*** Material for this exercise

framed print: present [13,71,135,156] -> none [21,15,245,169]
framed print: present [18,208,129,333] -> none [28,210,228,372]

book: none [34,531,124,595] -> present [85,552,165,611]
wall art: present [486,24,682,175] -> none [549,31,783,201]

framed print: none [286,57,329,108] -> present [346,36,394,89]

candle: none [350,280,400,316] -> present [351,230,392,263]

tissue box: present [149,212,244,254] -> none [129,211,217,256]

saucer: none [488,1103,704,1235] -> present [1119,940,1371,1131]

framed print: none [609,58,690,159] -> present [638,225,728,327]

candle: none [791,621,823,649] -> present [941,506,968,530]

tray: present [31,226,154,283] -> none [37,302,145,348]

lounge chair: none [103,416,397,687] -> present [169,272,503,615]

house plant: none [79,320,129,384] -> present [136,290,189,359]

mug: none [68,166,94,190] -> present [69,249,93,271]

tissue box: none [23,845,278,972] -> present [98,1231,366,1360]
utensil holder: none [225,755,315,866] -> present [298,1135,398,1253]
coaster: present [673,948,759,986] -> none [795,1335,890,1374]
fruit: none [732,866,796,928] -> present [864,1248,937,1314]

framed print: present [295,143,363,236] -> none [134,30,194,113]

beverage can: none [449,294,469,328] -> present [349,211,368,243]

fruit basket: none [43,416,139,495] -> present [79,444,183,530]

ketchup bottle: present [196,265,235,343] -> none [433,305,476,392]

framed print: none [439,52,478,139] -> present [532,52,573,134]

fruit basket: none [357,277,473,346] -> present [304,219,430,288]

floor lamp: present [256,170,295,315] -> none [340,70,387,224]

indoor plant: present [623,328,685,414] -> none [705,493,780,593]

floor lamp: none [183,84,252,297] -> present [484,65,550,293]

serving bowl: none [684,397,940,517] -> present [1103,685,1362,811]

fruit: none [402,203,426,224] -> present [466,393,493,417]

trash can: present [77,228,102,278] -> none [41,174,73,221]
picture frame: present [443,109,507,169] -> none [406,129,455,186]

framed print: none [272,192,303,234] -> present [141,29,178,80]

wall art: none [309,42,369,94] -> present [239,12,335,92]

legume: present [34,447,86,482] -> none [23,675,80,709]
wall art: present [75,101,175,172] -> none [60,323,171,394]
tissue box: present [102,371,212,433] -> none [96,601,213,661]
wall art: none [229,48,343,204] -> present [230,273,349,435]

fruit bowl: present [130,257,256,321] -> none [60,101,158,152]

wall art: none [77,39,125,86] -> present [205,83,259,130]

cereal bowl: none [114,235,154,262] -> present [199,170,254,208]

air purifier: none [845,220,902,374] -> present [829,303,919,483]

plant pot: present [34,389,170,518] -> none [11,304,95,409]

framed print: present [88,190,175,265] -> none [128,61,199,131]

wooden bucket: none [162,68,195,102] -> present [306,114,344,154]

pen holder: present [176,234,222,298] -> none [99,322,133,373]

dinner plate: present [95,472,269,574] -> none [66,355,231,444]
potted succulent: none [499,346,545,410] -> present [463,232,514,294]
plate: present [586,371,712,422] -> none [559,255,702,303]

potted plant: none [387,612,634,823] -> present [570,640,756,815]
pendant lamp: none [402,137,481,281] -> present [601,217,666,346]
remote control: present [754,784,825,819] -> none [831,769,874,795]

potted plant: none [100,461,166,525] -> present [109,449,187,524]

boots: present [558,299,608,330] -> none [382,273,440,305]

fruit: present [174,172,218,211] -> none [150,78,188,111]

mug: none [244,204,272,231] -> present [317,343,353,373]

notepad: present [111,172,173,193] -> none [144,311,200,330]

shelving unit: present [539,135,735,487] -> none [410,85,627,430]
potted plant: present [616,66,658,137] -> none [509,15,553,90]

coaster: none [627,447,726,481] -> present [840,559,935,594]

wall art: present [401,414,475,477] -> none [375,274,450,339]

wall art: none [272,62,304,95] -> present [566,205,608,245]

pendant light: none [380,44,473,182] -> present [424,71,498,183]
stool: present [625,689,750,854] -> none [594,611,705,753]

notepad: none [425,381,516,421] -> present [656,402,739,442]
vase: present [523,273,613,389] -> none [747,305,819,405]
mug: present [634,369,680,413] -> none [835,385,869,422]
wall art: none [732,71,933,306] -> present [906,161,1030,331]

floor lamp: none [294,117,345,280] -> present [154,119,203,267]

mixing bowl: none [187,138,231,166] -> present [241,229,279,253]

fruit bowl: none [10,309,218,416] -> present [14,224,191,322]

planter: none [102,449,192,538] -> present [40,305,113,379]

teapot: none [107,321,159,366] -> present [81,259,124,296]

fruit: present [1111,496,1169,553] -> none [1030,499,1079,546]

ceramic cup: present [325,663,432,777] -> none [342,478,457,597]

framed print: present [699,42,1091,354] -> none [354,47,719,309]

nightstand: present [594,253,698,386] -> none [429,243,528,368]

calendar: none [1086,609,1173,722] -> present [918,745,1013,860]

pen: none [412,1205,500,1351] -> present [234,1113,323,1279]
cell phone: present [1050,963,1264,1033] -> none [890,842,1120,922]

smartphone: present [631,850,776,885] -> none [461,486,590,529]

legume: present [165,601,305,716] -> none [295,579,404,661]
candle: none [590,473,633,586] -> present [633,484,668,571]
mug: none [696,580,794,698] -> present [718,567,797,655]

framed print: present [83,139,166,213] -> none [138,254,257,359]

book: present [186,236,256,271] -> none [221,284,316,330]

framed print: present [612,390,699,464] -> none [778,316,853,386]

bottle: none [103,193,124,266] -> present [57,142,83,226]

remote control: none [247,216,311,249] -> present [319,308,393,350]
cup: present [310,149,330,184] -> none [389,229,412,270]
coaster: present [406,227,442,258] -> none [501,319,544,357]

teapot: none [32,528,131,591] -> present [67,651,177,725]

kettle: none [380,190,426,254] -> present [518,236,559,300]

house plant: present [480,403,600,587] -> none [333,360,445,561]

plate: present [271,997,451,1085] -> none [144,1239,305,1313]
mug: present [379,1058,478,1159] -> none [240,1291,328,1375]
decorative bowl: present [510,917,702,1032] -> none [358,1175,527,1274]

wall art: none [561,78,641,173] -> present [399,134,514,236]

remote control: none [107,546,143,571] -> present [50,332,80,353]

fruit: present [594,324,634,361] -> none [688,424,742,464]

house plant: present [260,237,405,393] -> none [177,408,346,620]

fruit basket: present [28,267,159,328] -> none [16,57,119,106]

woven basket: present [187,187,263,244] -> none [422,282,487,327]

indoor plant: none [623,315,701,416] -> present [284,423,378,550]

******

**Job item**
From the entries above, print the lines beginning at the one with "wall art: none [732,71,933,306]" and stopping after the one with "fruit bowl: none", exactly as written and with nothing else.

**Result for this task**
wall art: none [732,71,933,306] -> present [906,161,1030,331]

floor lamp: none [294,117,345,280] -> present [154,119,203,267]

mixing bowl: none [187,138,231,166] -> present [241,229,279,253]

fruit bowl: none [10,309,218,416] -> present [14,224,191,322]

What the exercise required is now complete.